Compared to other infrastructure projects, that cost does not seem extraordinarily high. In 2011, the city of Portland completed the Big Pipe Project, spending $1.4 billion on a sewer system upgrade so that less raw sewage would get dumped into the Willamette River. Option G, the one option that would protect the human rights of all river users, costs roughly the same amount.
Bob Sallinger of the Portland Audubon Society said city officials have simply gotten too cozy with the Lower Willamette Group and are not demanding that polluters pay for a clean river in the same way that taxpayers have paid for The Big Pipe project.
The city is a member of the Lower Willamette Group and has been identified as among the potentially responsible parties.
“The city has a very, very pivotal role to play in what kind of plan is adopted,” Sallinger said. “Part of the adoption criteria for the plan is the consideration of local acceptance, which includes both the community and the local government.
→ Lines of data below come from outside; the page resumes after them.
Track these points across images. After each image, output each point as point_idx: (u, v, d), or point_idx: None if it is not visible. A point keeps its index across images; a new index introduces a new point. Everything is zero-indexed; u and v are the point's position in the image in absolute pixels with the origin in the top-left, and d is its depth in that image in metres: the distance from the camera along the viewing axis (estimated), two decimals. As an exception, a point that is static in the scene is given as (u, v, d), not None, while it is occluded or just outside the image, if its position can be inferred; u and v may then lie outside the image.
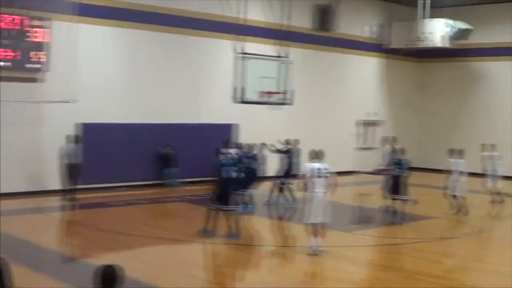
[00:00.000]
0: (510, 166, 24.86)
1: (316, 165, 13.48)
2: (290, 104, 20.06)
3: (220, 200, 14.54)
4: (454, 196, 18.92)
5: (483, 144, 22.23)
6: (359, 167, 30.02)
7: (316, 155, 13.68)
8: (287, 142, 20.26)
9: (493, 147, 22.11)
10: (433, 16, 28.65)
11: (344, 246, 14.96)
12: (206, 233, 14.66)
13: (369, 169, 30.00)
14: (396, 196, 17.74)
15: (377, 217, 19.80)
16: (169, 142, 22.49)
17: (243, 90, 18.76)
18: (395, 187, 17.73)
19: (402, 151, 18.66)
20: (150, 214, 18.62)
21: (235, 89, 18.80)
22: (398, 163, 17.89)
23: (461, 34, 28.78)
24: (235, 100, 18.96)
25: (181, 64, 23.39)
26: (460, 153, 19.17)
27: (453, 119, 31.84)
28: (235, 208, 15.08)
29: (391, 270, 12.99)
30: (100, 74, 21.34)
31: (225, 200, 14.53)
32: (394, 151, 19.92)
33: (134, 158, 21.92)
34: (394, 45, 30.78)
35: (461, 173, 18.87)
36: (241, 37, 19.16)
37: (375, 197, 22.16)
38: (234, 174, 14.79)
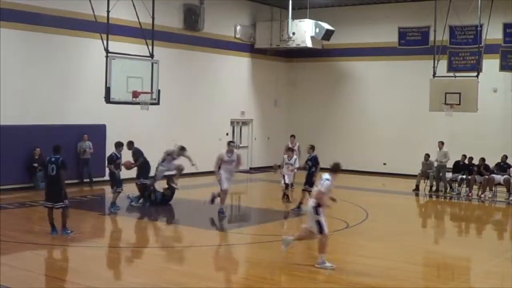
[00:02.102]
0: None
1: None
2: (156, 104, 19.71)
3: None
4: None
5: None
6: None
7: None
8: None
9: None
10: (297, 17, 29.09)
11: (219, 245, 14.78)
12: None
13: (243, 168, 30.18)
14: None
15: (250, 215, 19.91)
16: (38, 144, 21.60)
17: (109, 90, 18.24)
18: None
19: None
20: (20, 218, 17.67)
21: (106, 89, 18.24)
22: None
23: (325, 34, 29.36)
24: (107, 100, 18.41)
25: (48, 63, 22.54)
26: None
27: (320, 116, 32.48)
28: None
29: (269, 267, 12.87)
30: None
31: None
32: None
33: (2, 161, 20.93)
34: (260, 45, 31.04)
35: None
36: (107, 36, 18.61)
37: (248, 196, 22.31)
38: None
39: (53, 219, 14.69)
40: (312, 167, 18.89)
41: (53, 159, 14.47)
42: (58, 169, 14.36)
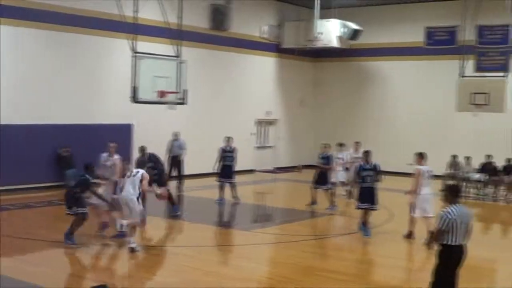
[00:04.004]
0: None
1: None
2: (184, 103, 19.81)
3: None
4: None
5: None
6: (259, 165, 30.18)
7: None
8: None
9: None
10: (324, 17, 29.05)
11: (245, 245, 14.87)
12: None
13: (268, 168, 30.27)
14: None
15: (277, 215, 19.98)
16: (66, 143, 21.83)
17: (137, 90, 18.38)
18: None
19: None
20: (48, 216, 17.89)
21: (132, 89, 18.38)
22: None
23: (353, 34, 29.31)
24: (133, 100, 18.54)
25: (75, 63, 22.70)
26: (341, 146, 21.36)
27: (347, 117, 32.46)
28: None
29: (293, 267, 12.95)
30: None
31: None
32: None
33: (31, 159, 21.17)
34: (287, 45, 31.06)
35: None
36: (135, 36, 18.76)
37: (274, 195, 22.33)
38: None
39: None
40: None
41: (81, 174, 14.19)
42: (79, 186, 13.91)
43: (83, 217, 13.85)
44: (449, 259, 9.09)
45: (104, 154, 16.23)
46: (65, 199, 14.15)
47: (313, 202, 19.85)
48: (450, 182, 9.90)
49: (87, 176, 13.99)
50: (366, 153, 16.22)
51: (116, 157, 16.03)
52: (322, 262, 13.51)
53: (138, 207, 13.66)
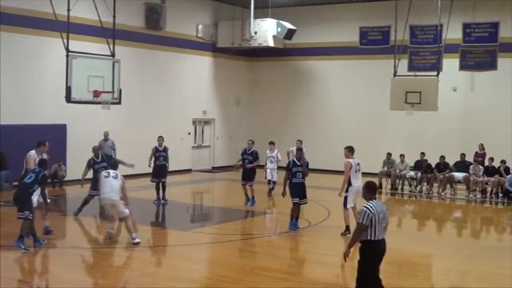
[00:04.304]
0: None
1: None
2: (118, 103, 19.52)
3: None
4: None
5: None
6: (196, 165, 30.11)
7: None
8: None
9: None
10: (259, 16, 29.13)
11: (182, 245, 14.76)
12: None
13: (206, 167, 30.21)
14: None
15: (214, 214, 19.94)
16: (-1, 144, 21.28)
17: (71, 90, 18.03)
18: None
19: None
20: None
21: (66, 89, 18.02)
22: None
23: (287, 34, 29.45)
24: (67, 100, 18.18)
25: (8, 63, 22.16)
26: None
27: (282, 115, 32.61)
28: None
29: (231, 266, 12.92)
30: None
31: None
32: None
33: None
34: (222, 44, 31.05)
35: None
36: (68, 35, 18.39)
37: (211, 194, 22.25)
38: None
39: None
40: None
41: (36, 170, 13.81)
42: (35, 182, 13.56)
43: (32, 220, 13.49)
44: (373, 254, 9.27)
45: (32, 152, 15.35)
46: (16, 201, 13.64)
47: (248, 199, 20.14)
48: (370, 180, 9.94)
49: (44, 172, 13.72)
50: (299, 151, 16.91)
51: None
52: (259, 260, 13.50)
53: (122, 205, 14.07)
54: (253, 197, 20.13)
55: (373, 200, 9.35)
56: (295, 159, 16.48)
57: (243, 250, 14.34)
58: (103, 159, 17.99)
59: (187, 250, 14.31)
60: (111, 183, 14.11)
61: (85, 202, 17.74)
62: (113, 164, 15.44)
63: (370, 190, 9.52)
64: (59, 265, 12.92)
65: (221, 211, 20.37)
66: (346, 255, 9.47)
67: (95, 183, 17.19)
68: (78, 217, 17.40)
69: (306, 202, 16.51)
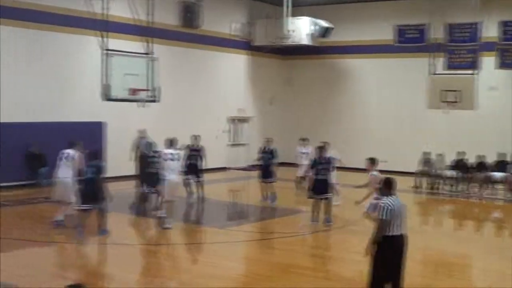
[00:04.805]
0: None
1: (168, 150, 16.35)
2: (156, 101, 19.65)
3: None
4: None
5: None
6: (231, 163, 30.13)
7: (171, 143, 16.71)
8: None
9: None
10: (294, 14, 29.08)
11: (219, 243, 14.79)
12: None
13: (241, 165, 30.20)
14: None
15: (250, 212, 19.93)
16: (36, 141, 21.56)
17: (108, 88, 18.18)
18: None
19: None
20: (20, 216, 17.61)
21: (103, 87, 18.18)
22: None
23: (323, 32, 29.37)
24: (105, 98, 18.35)
25: (46, 61, 22.48)
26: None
27: (316, 114, 32.51)
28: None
29: (267, 264, 12.91)
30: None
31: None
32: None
33: (1, 158, 20.86)
34: (258, 42, 31.06)
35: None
36: (105, 33, 18.57)
37: (247, 192, 22.28)
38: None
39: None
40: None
41: (93, 163, 14.56)
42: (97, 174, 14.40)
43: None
44: (390, 249, 9.29)
45: (67, 151, 15.79)
46: (85, 194, 14.32)
47: (265, 197, 20.31)
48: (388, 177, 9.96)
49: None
50: (320, 148, 17.27)
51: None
52: (295, 258, 13.43)
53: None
54: (273, 194, 20.09)
55: (392, 196, 9.45)
56: (317, 157, 16.86)
57: (279, 249, 14.32)
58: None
59: (223, 248, 14.34)
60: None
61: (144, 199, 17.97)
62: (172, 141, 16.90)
63: (388, 186, 9.65)
64: (99, 261, 13.07)
65: (256, 209, 20.35)
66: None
67: (149, 179, 17.00)
68: (120, 214, 17.44)
69: (327, 198, 16.68)
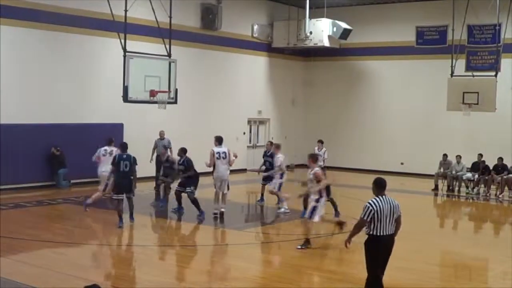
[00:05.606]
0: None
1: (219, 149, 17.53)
2: (174, 103, 19.70)
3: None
4: None
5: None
6: (251, 165, 30.12)
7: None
8: None
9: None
10: (314, 16, 29.08)
11: (237, 244, 14.83)
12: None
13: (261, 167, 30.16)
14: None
15: (268, 214, 19.94)
16: (57, 143, 21.86)
17: (128, 89, 18.28)
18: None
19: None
20: (39, 216, 17.78)
21: (123, 88, 18.27)
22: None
23: (343, 34, 29.34)
24: (125, 99, 18.46)
25: (66, 63, 22.70)
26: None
27: (337, 116, 32.47)
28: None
29: (285, 266, 12.95)
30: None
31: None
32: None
33: (21, 159, 21.13)
34: (278, 44, 31.09)
35: None
36: (126, 35, 18.65)
37: (266, 194, 22.12)
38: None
39: (122, 211, 15.82)
40: None
41: (124, 156, 15.98)
42: (131, 165, 15.89)
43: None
44: (374, 248, 9.44)
45: (104, 148, 18.52)
46: (123, 186, 15.94)
47: (260, 199, 20.62)
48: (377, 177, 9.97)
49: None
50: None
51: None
52: (313, 261, 13.43)
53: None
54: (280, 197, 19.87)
55: (381, 196, 9.46)
56: None
57: (298, 251, 14.31)
58: (167, 160, 19.60)
59: (242, 250, 14.38)
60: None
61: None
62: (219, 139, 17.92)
63: (378, 186, 9.64)
64: (117, 262, 13.15)
65: (275, 211, 20.34)
66: (347, 242, 9.78)
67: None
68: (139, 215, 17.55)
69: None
So the city has a formal role to play in either agreeing or disagreeing with the plan.”
The city of Portland has a standing policy of consulting with local Native American tribes on a government-to-government basis before taking any action that could impact them – a policy implemented in 2012 through the Office of Healthy Working Rivers, which was eliminated when Charlie Hales took office as mayor. The mayor’s office is currently hiring a liaison to coordinate this consultation.
During last year’s conflict over a proposed propane export terminal at the Port of Portland, renowned indigenous legal scholar Walter Echo-Hawk spoke to members of the Planning and Sustainability Commission at PSU’s Native American Student Center about why and how the city should continue to consult with tribes.
Echo-Hawk’s 2013 book, “In The Light of Justice,” explains how these government duties dovetail with international human rights treaties like the Universal Declaration on Human Rights and the 2007 U.N. Declaration on the Rights of Indigenous Peoples, which the U.S. has supported since 2010. This declaration, he writes, creates new legal obligations for states while clarifying the meaning and interpretation of treaty rights in a manner favorable to indigenous nations. For instance, Articles 20, 28 and 32 of the Indigenous Rights Declaration require that governments provide redress for “harm to subsistence rights, lands, territories and resources.” Specific provisions of this declaration, Echo-Hawk writes, “can be enforced by courts to the extent they reflect customary international law or existing treaty obligations.”
He concludes: “Just as modern nations have renounced torture, genocide, piracy, slavery, and cruel and unusual punishment in the world today, the human rights of indigenous peoples will be restored by nations primarily because it is the right thing to do in the post-colonial age.”
“Fishing isn’t just a right on paper for us, it’s a part of who we are and how we live” said Virgil Lewis, a member of the Yakama Tribal Council. “This plan does not go far enough to protect the waters and fish, and therefore violates the treaty that reserves our right to a meaningful fishery where we can harvest healthy fish that are safe to eat. Our expectation is that the EPA will revise this plan to protect our people, our fish and our way of life. In doing so, the general population of the region will also benefit as will the economy.”
NAYA’s Roben White argues that the city should formally request an additional 120 days of public comments so that NAYA and other communities have time to fully respond to the problems in the EPA’s plan and involve both youth and elders who want to be part of the river’s restoration.
“The city has an obligation to do what’s right here,” White said. “We’re just trying to live the American dream and eat food that doesn’t poison us.”